Seno, yang dulu dianggap sok pintar, kini jadi jembatan. Ia tak lagi menggurui warga dengan teori. Tapi mengundang mereka duduk bareng, diskusi pelan-pelan, kadang sambil ngopi. Bahkan beberapa kali, ia mengundang temannya dari Jogja—seorang akademisi muda—untuk mengisi pengajian. Tapi tetap dalam bahasa kampung, tanpa istilah rumit. 

Di kampung itu, perubahan tak datang lewat demonstrasi. Tapi lewat gelas-gelas kopi. Lewat serbet kumal yang tetap setia di bahu Pak Barjo saat bercerita. Lewat anak-anak kecil yang mulai bisa membedakan antara dalang dan da’i, tanpa harus membenturkan keduanya. 

Pak Lurah, yang sempat canggung di tengah isu haram-mengharamkan itu, kini malah menyumbang satu layar putih untuk pertunjukan. Tak besar, hanya seukuran kain terpal kampanye pilkades. Tapi cukup untuk jadi panggung Semar. 

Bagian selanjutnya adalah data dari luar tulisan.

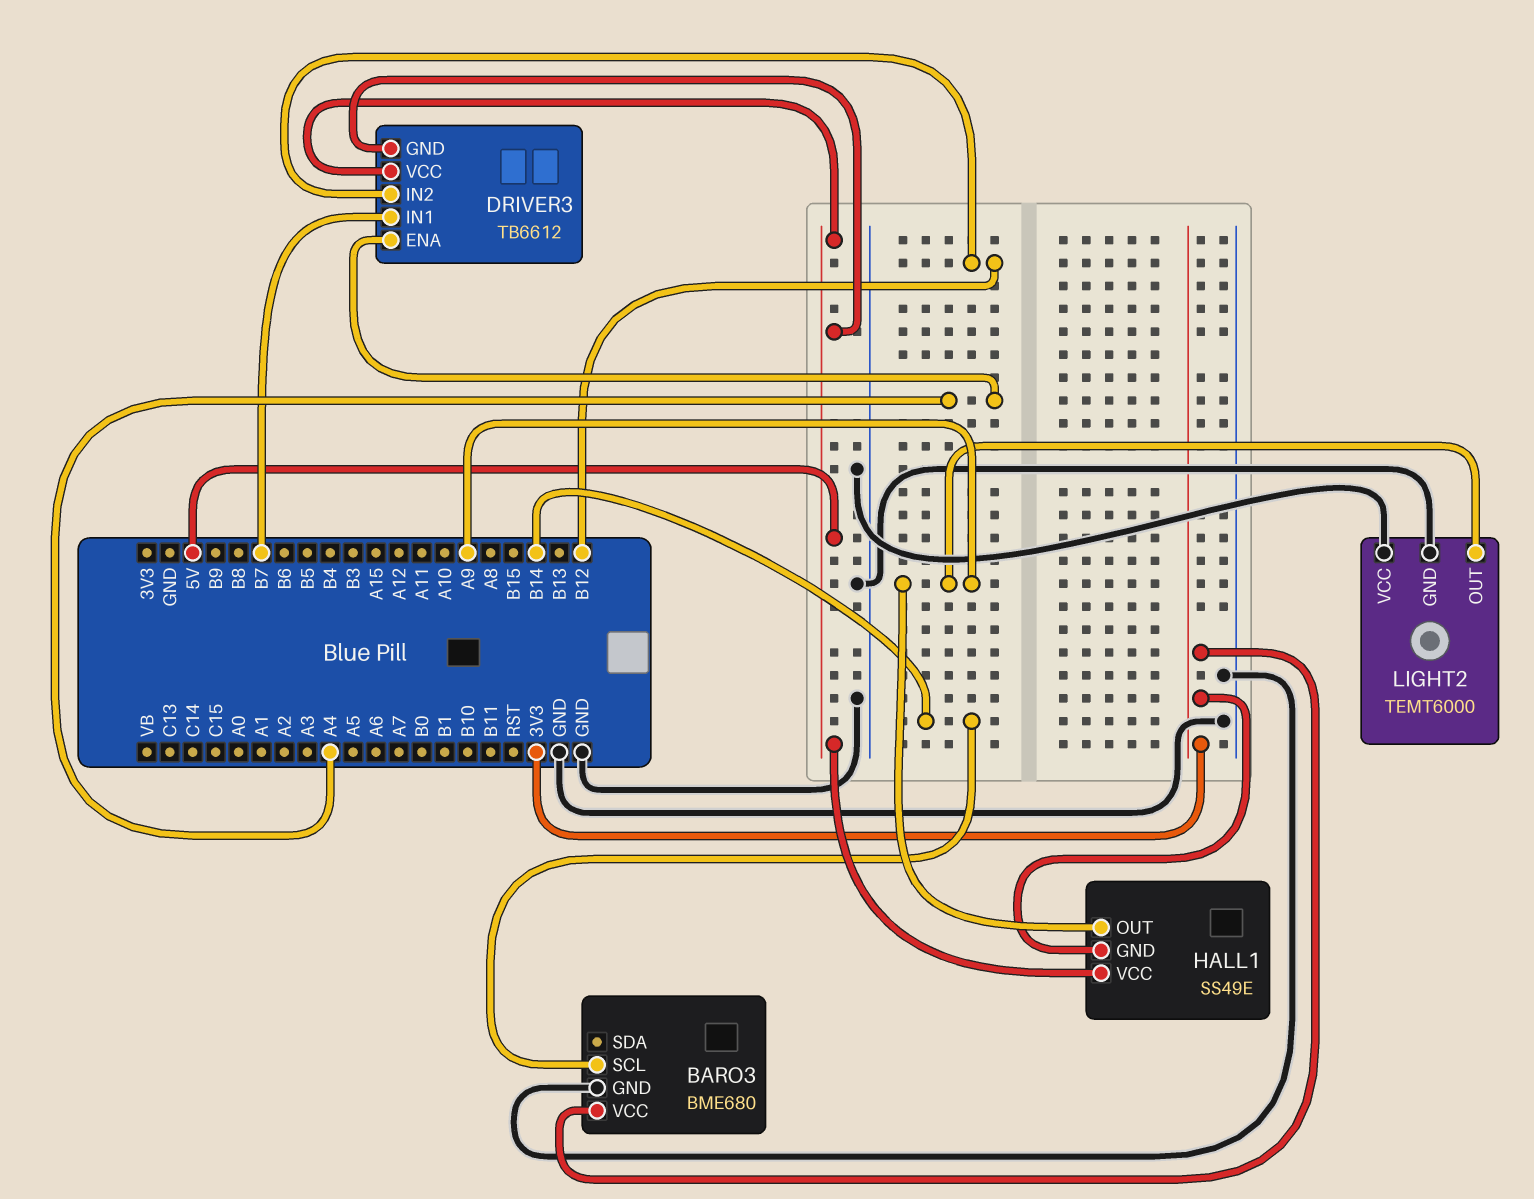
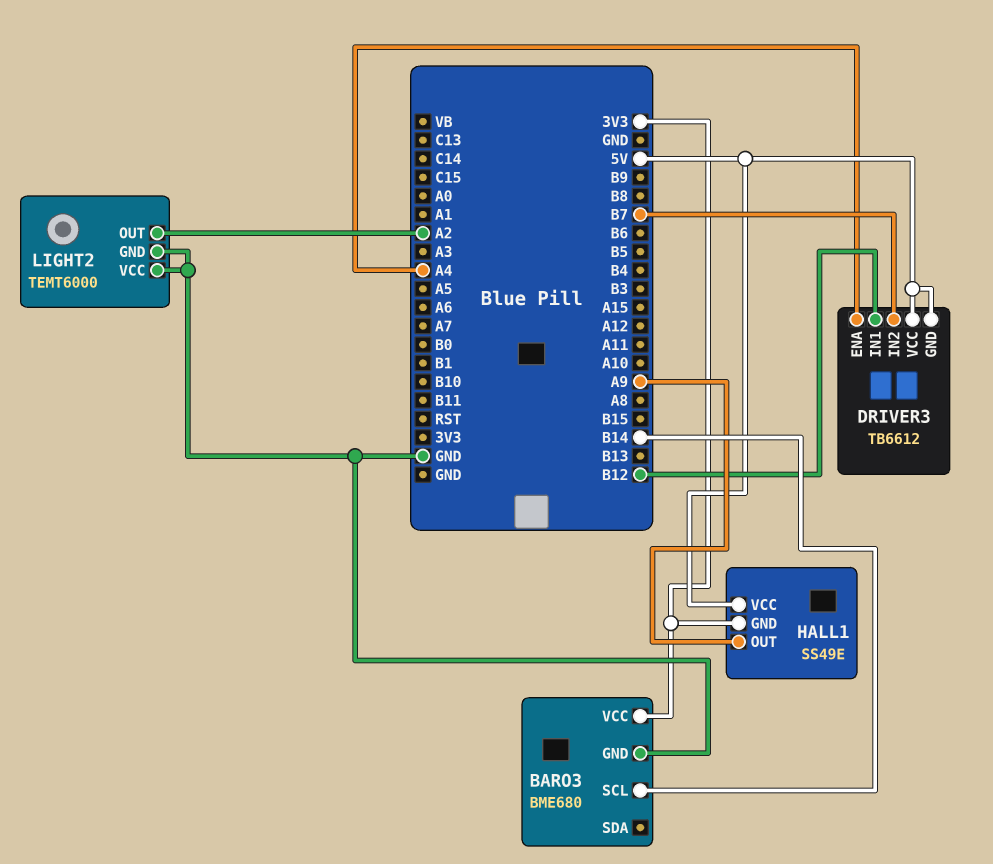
DRIVER3 pin IN1: B7 -> B12
DRIVER3 pin IN2: B12 -> B7
LIGHT2 pin OUT: A9 -> A2

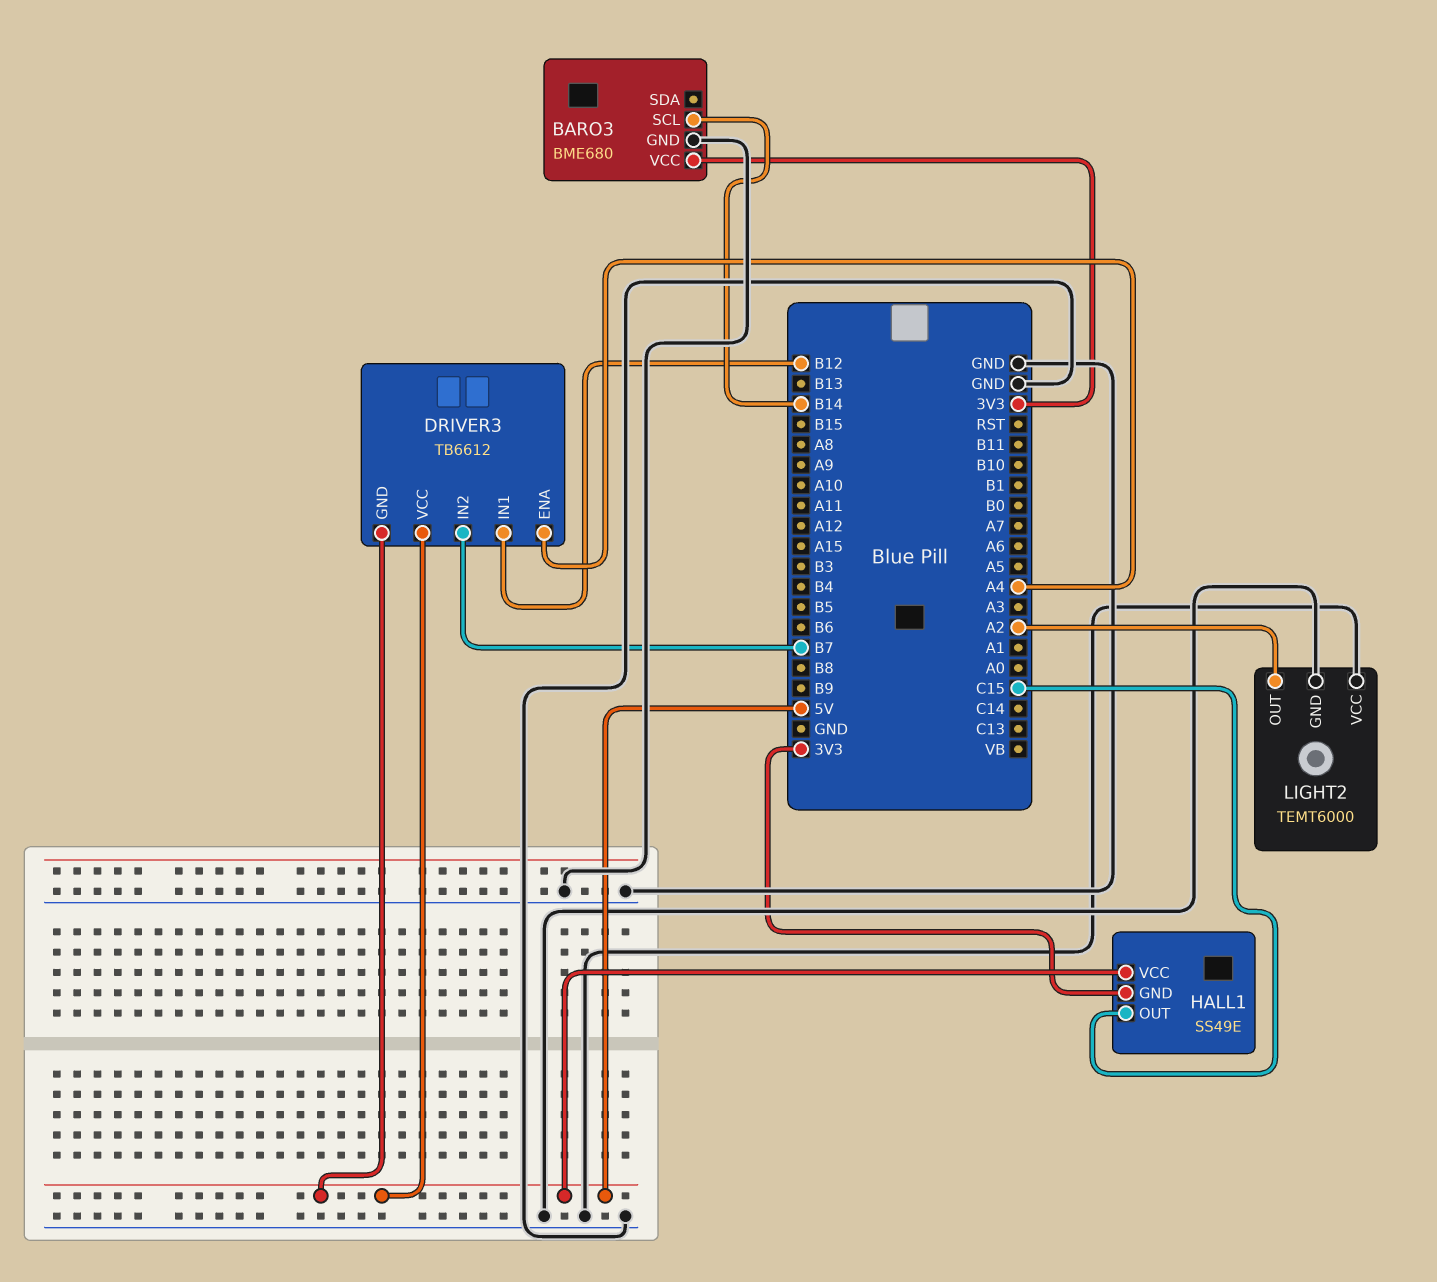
HALL1 pin OUT: A9 -> C15

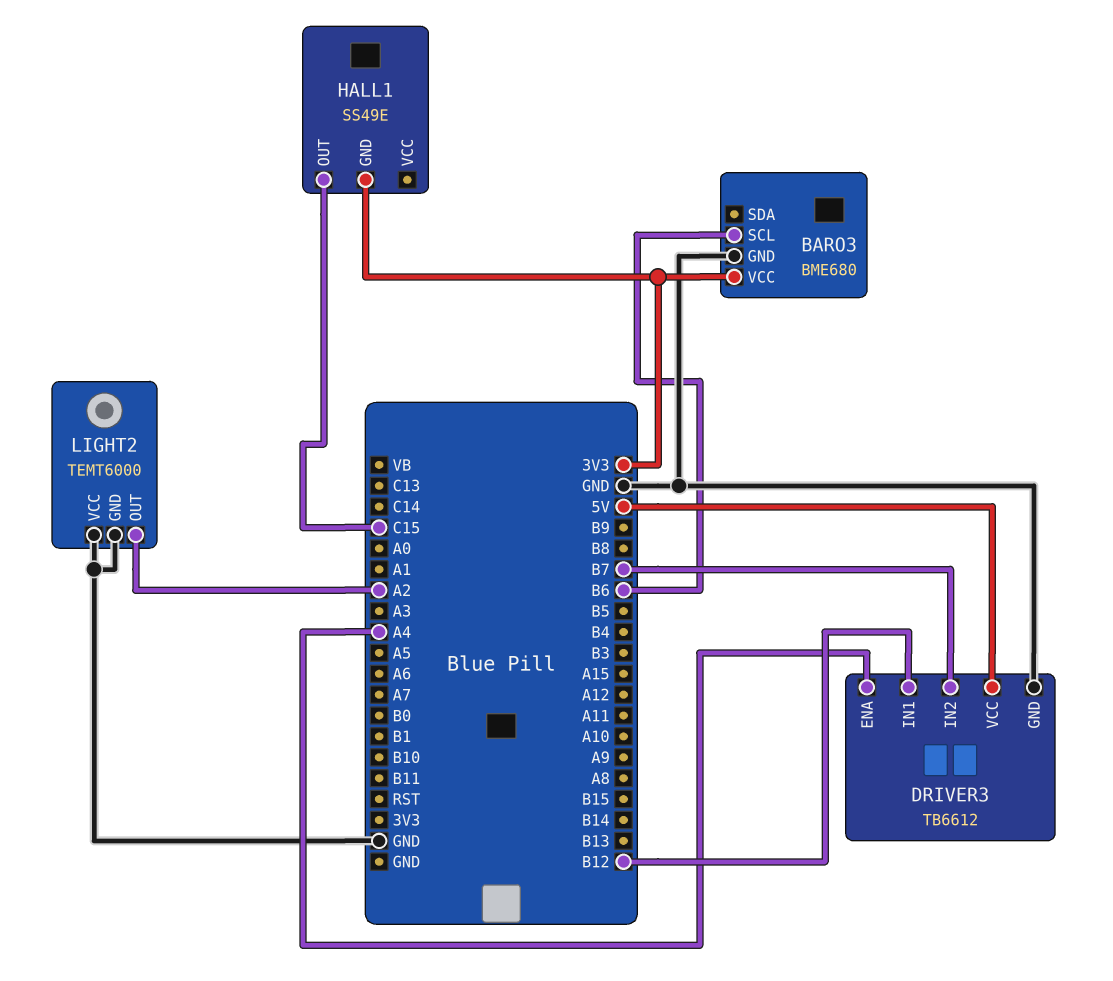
BARO3 pin SCL: B14 -> B6
DRIVER3 pin GND: 5V -> GND
HALL1 pin VCC: 5V -> none

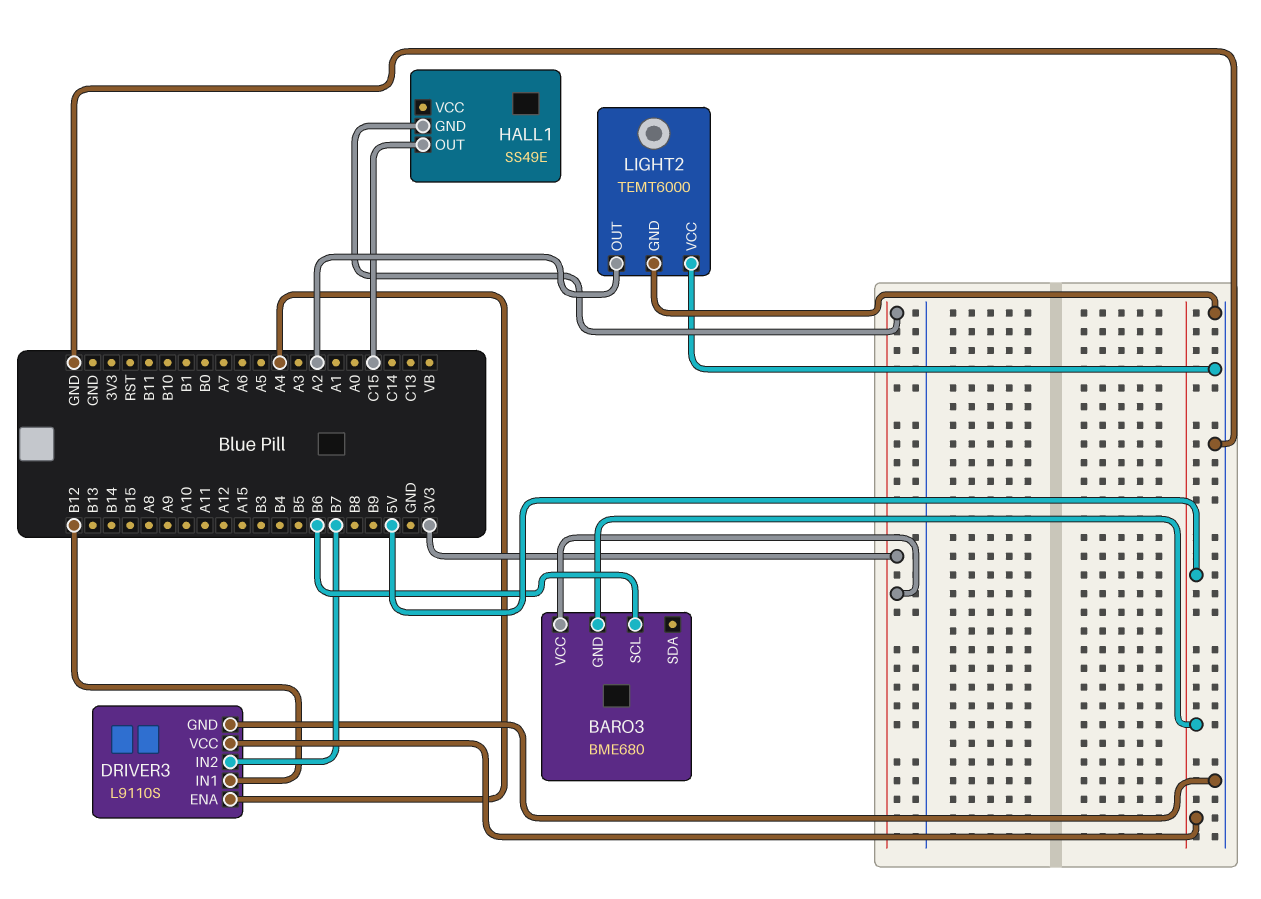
BARO3 pin GND: GND -> 5V
DRIVER3: TB6612 -> L9110S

Kadang, damai memang sesederhana itu: membersihkan kembali sesuatu yang sudah pernah dipakai, lalu memanfaatkannya untuk hal yang lebih bijak. 

“Mas, agama itu ya kayak kendang,” ujar Pak RT pada Seno suatu malam. 

“Bunyinya beda-beda, tapi asal nadanya pas, orang menikmati. Yang bahaya itu kalau semuanya pengen jadi gong. Keras sih, tapi nggak enak didenger sendirian.” 

 

Sya'ban Fadol. H. Penulis yang berasal dari Jambi. Menulis cerpen dan penikmat musik Kasidah.